Financial Stability Oversight Council Reform Provisions

  • Access to FSOC Meetings. The bill would permit members of the governing bodies of: the Federal Reserve Board of Governors, the Securities and Exchange Commission, the Federal Deposit Insurance Corporation, the Commodity Futures Trading Commission, and the NCUA to attend FSOC meetings and meetings of representatives of FSOC members, and provides such members with access to the same information and materials as the heads of those agencies. Currently only the heads of certain governmental agencies (e.g., Chairman of the Federal Reserve Board, but not other governors) are voting members of FSOC and can participate at FSOC meetings.
  • Nonbank Determinations. The bill would reform the FSOC designation process for nonbank financial companies by requiring the FSOC to provide notices and detailed explanations of its analysis throughout the designation process. It would also require the FSOC to provide opportunities for nonbank financial companies to meet and confer with the FSOC—and have a hearing—regarding a potential designation and a remedial plan. It would also change the reevaluation process and create more opportunities for a company’s designation to be rescinded.

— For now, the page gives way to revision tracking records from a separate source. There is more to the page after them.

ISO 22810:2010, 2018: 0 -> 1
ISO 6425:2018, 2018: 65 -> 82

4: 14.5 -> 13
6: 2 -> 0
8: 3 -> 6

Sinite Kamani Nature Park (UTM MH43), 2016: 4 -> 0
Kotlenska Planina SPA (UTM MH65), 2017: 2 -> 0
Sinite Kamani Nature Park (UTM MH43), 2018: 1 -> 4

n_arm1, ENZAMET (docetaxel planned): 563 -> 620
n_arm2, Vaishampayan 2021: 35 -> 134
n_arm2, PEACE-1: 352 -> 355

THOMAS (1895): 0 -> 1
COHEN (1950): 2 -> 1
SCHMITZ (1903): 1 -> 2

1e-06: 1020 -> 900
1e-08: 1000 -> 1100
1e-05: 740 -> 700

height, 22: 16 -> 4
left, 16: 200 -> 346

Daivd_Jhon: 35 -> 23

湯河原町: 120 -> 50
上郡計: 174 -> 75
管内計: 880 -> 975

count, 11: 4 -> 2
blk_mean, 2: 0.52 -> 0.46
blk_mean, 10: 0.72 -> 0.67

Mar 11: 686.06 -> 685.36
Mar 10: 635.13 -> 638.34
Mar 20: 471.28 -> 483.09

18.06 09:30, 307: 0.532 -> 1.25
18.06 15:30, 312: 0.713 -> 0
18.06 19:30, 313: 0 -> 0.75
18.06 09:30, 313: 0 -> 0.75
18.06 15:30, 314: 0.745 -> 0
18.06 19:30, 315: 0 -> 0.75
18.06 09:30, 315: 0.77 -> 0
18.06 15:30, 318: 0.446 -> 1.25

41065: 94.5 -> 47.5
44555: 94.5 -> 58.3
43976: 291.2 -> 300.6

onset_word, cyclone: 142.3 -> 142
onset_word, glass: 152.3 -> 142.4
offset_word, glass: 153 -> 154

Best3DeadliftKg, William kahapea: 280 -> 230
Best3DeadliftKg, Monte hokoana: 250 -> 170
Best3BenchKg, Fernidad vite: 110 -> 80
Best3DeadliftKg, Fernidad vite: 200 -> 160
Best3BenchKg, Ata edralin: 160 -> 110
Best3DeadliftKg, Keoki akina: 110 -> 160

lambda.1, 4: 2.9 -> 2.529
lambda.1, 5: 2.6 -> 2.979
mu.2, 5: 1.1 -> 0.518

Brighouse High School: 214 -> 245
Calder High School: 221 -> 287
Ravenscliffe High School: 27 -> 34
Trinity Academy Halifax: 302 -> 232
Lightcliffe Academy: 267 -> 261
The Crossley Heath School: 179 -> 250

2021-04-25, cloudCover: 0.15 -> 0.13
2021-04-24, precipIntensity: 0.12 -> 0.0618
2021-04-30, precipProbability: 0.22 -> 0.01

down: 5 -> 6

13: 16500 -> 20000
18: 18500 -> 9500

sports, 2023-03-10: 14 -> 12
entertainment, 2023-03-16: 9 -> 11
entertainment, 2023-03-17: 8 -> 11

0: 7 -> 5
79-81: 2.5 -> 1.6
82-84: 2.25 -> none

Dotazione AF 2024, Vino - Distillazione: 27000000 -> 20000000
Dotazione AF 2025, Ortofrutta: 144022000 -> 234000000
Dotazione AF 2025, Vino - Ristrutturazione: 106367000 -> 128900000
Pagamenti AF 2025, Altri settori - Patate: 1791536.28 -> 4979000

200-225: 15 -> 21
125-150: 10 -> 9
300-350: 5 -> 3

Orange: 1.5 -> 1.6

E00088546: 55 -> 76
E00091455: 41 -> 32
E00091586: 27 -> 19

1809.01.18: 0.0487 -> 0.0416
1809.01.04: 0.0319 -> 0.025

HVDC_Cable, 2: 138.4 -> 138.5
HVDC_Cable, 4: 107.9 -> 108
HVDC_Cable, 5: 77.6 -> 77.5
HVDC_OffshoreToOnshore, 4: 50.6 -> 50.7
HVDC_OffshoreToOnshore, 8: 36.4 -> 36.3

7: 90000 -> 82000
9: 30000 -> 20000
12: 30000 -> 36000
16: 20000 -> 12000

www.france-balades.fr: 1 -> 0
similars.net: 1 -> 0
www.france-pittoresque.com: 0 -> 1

Federal Reserve Reform Provisions

  • Increased Reporting to Congress. The bill would require the FOMC to write the Federal Reserve’s semiannual monetary-policy report to Congress (the Report), instead of the Federal Reserve’s seven-member board of governors. The Report would also be required on a quarterly basis instead of a semiannual basis. The bill would require the FOMC to disclose in the Report any monetary policy rules that were either used or considered by officials in their interest-rate–making decisions.
  • Required Testimony before Congress. The bill would require the Federal Reserve Chairman to fulfill the twice-yearly testimony requirement of the Vice Chairman for Supervision whenever there is a vacancy in that role. (The Dodd-Frank Act created the position of Vice Chairman for Supervision at the Federal Reserve to formally oversee its enhanced regulatory powers, and the President has never nominated anyone to fill that role.)
  • Study on Nonbank Supervision. The bill would require the Federal Reserve to conduct a study and prepare a report to Congress every two years—with a sunset after ten years—on its plan to regulate and supervise nonbank institutions.
  • Federal Reserve Bank Governance. The bill would require the President of the New York Federal Reserve Bank to be appointed by the President of the United States and confirmed by the Senate due to the unique role of the Federal Reserve Bank of New York in the Federal Reserve System.

Consumer Financial Protection Bureau Reform Provisions

  • Applies the Federal Advisory Committee Act to the CFPB. The bill would apply Federal Advisory Committee Act to the CFPB to ensure that advice by the various advisory committees is objective and accessible to the public.